The MCP-1/CCR2 pathway is a major key player in vascular inflammation and remodeling. The roles of the MCP-1/CCR2 pathway in vascular remodeling have been well studied in many experimental animal models.¹² MCP-1 and CCR2 are upregulated in vascular wall cells and cooperate in recruitment of inflammatory cells, such as monocytes and leukocytes, to the injured artery.¹³ In different animal models of arterial injury, inhibition of the MCP-1/CCR2 pathway significantly reduced intimal hyperplasia.¹⁴ For instance, anti-MCP-1 gene therapy inhibited early vascular inflammation, including monocyte infiltration, increased expression of MCP-1, and inflammatory cytokines, resulting in late neointimal formation.¹⁵ These results suggest that inhibition of the MCP-1/CCR2 pathway is important in preventing vascular inflammation and consequent remodeling.

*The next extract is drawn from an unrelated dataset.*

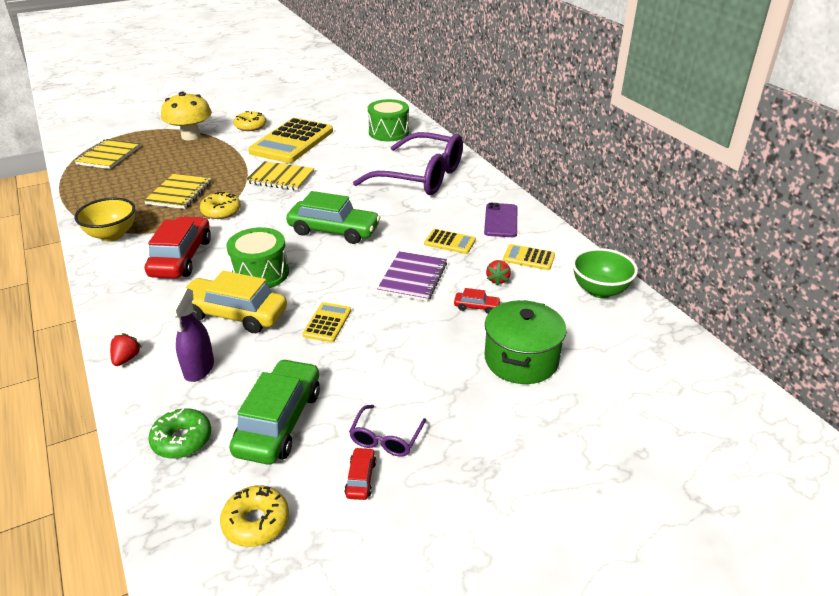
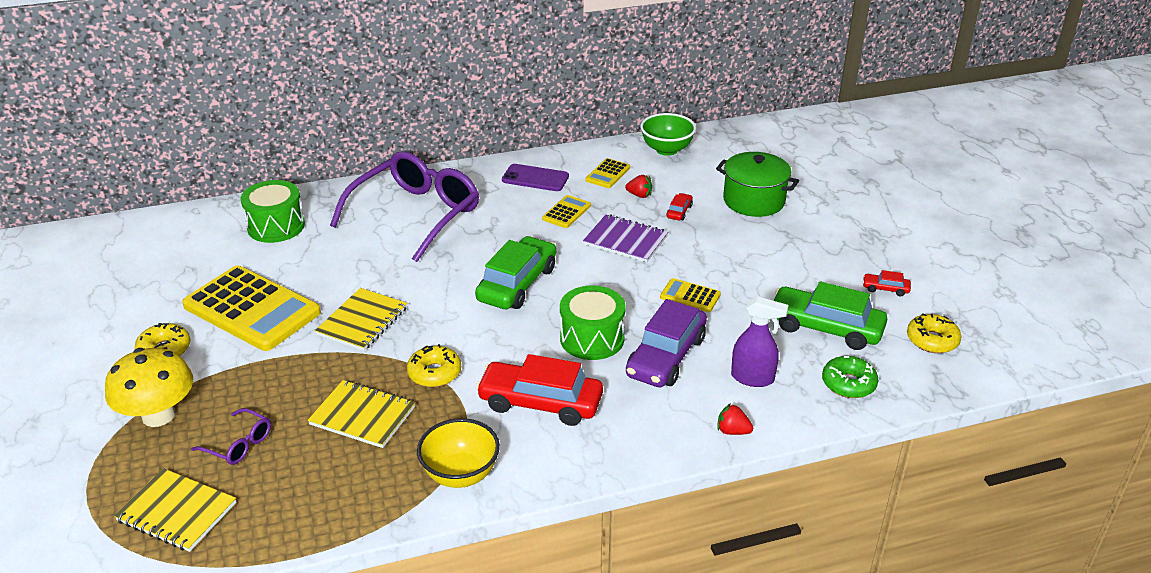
camera: 80 degrees left, 0 degrees up
yellow car [186,271,287,333] -> purple car [626,299,707,387]
purple glasses [349,405,426,457] -> purple glasses moved to [191,408,271,465]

The anti-inflammatory and antiatherogenic effects of 3-hydroxy-3-methylglutaryl coenzyme A reductase inhibitors (statins) have been extensively studied.¹⁶ Statins have been shown to inhibit MCP-1 expression in the atherogenic arterial wall¹⁷ and MCP-1/CCR2-dependent monocyte recruitment.¹⁸ Yano et al.¹⁹ demonstrated that statins induced a cyclooxygenase (COX)-2-dependent increase in intracellular 15-deoxy-Δ-12, 14-prostaglandin J₂ (15d-PGJ₂) level through both a RhoA- and Cdc42-dependent p38 mitogen-activated protein kinase (MAPK) pathway and a RhoA- and Cdc42-independent extracellular signal regulated kinase (ERK) 1/2 pathway, thereby activating PPAR-γ. In a recent large clinical study, rosuvastatin significantly reduced the incidence of major cardiovascular events in healthy persons without hyperlipidemia but with higher high-sensitivity C-reactive protein levels, suggesting additional beneficial effect of rosuvastatin in addition to its lipid-lowering effect.²⁰ Another recent clinical study using intravascular ultrasonography also showed that maximal doses of rosuvastatin showed significant benefit in atherosclerotic disease regression assessed by total atheroma volume.²¹ These results led us to examine the possibility that irbesartan could exert beneficial effects on vascular remodeling via possible synergistic actions with rosuvastatin by inhibition of the MCP-1/CCR2 cascade.